Вирусы и бактерии можно получить через любой из полутора тысяч банков микроорганизмов, существующих по всему миру.

Управление по оценке технологии (U.S. Office of Technology Assessment) было создано в США в 1972 году как консультативный орган при Конгрессе США. Целью работы данно­го управления было изучение влияния внедрения новых технологий с медицинской, би­ологической, экономической, социальной и политической точек зрения.

Чтобы бороться с возбудителями заболеваний и для проведения медицинских исследований международная научная обществен­ность нуждается в такой сети. А ограничений в международной торговле патогенными микроорганизмами весьма мало.

Американские эксперты говорили мне, что Ирак получил неко­торые, наиболее опасные виды сибирской язвы от Американского сток-центра культур клеток и микроорганизмов в Роквилле, штат Мэриленд, одного из крупнейших мировых хранилищ микроорга­низмов. О том, какие штаммы следует заказывать, иракские ученые так же, как и мы, узнавали из американских научных журналов. Они получали из хранилища штаммы туляремии и венесуэльского энцефаломиелита лошадей за тридцать пять долларов.

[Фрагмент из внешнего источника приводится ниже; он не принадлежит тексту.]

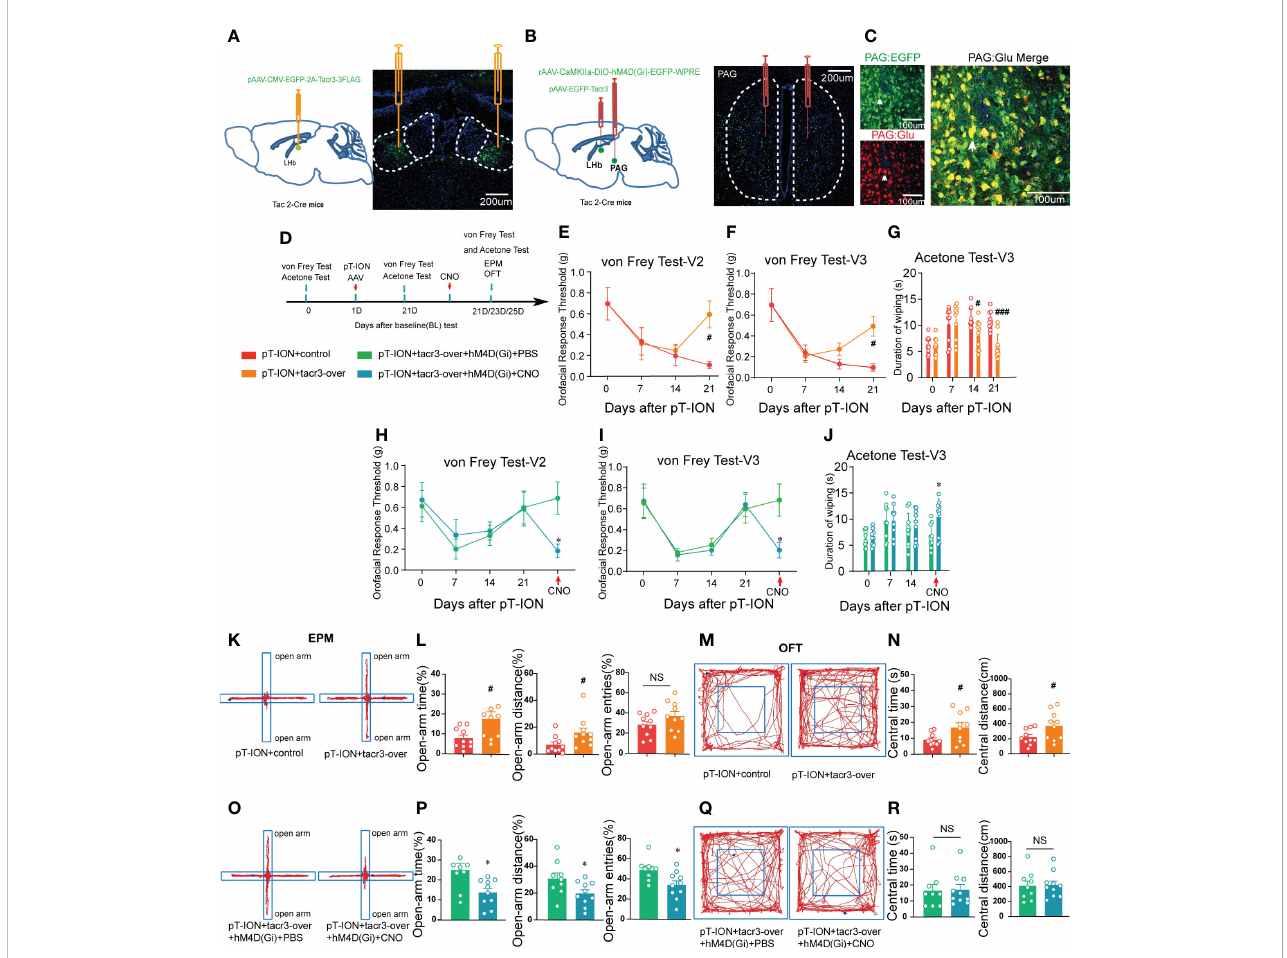
FIGURE 10 Inhibition of the release of NKB in the fPAG reversed the alleviating effect of Tacr3 overexpression in the LHb on pT-ION-induced orofacial allodynia and pain-associated anxiety-like behaviors. (A) Schematic (left) and representative image (right) of the injection of pAAV-CMV-EGFP-2A-Tacr3-3FLAG into the LHb of Tac2-Cre mice. (B) Schematic of the injection of pAAV-CMV-EGFP-2A-Tacr3-3FLAG into the LHb and injection of rAAV-CaMKIIa-DIO-hM4D (Gi)-EGFP-WPRE-hGH into the fPAG of Tac2-Cre mice (left). Typical image of rAAV-CaMKIIa-DIO-hM4D(Gi)-EGFP-WPRE-hGH injection into the fPAG of Tac2-Cre mice (right). Green, EGFP; Blue, DAPI. (C) Images showing that GFP-labeled neurons within the fPAG co-localized with glutamate. (D) The time schedule of behavioral testing, pT-ION operation, virus injection, and CNO administration. (E-G) pT-ION – induced V2 allodynia (E) , V3 allodynia (F) , and V3 cold allodynia (G) were improved by bilateral pAAV-EGFP-Tacr3 injection into the LHb (#p < 0.05, ###p < 0.001 vs. the pT-ION+vehicle group, n = 10 mice per group). However, the improvements in primary mechanical allodynia (H) , secondary mechanical allodynia (I) , and secondary cold allodynia (J) were reversed by bilateral rAAV-CaMKIIa-DIO-hM4D(Gi)-EGFP injection into the fPAG after CNO administration. (*p < 0.05 vs. the pT-ION+tacr3-over +hM4D(Gi)+PBS group, n = 10 mice per group). (K, O) Typical trajectories in the EPM. (L) The percentages of open-arm time and distance after pT-ION were increased by bilateral pAAV-EGFP-Tacr3 injection into the LHb, while the percentage of open-arm entries remained unchanged (#p < 0.05 vs. the pT-ION+vehicle group, n = 10 mice per group). (P) The increased percentages of open-arm time, distance, and entries was reversed by bilateral rAAV- CaMKIIa-DIO-hM4D(Gi)-EGFP injection into the fPAG after CNO administration (*p < 0.05 vs. the pT-ION+tacr3-over+hM4D(Gi)+PBS group, n = 10 mice per group). (M, Q) Typical trajectories in the OFT. (N) The central distance and central time were increased by bilateral pAAV-EGFP-Tacr3 injection into the LHb (#p < 0.05 vs. the pT-ION+vehicle group, n = 10 mice per group). (R) The central distance and central time remained unchanged after bilateral rAAV-CaMKIIa-DIO-hM4D(Gi)-EGFP injection into the fPAG after CNO administration (n = 10 mice per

Через шесть недель после атаки «Аум Синрике» в метро Лари Харрис, член белой расистской группы в Огайо, заказал по катало­гу три пробирки с чумой из Американского сток-центра культур клеток и микроорганизмов. Запрос необходимо было сделать на фирменном бланке с названием университета или лаборатории, так что Харрис подделал бланк. Заказ уже начали обрабатывать, когда через две недели он позвонил и спросил, почему так долго нет ответа. Это вызвало подозрение у служащих компании, так как настоящие ученые знали, что стандартный срок исполнения зака­за больше месяца. В конце концов Харрису отказали.

Благодаря этому инциденту Конгресс США в апреле 1996 года издал закон, обязывающий американские банки микроорганизмов и биотехнологические фирмы проверять личность каждого поку­пателя. Мера полезная, но она оставляет возможности для торгов­ли. Бактериологическое оружие, создано ли оно государственными организациями, террористическими группировками или каким-то сумасшедшим человеком, превратилось из строго охраняемой тай­ны времен «холодной войны» в предмет торговли на международ­ном рынке.

27 декабря 1998 года в Помоне, штат Калифорния, в пригоро­де Лос-Анджелеса, семьсот пятьдесят человек подверглись каран­тину после того, как в полицию поступил телефонный звонок о том, что в ночном клубе «Стеклянный дом» была распылена сибир­ская язва. Тревога оказалось ложной, но людей продержали в ка­рантине четыре часа. В конце декабря 1998 года в полицию посту­пили десятки подобных ложных сообщений с упоминанием си-‘ бирской язвы.

К сожалению, случай в Помоне оказался не последним. В октя­бре-ноябре 2001 года произошла первая реальная атака на США с использованием сибирской язвы. Даже этот неэффективный метод нападения вызвал несколько смертей, долговременную панику и нанес очень серьезный экономический урон.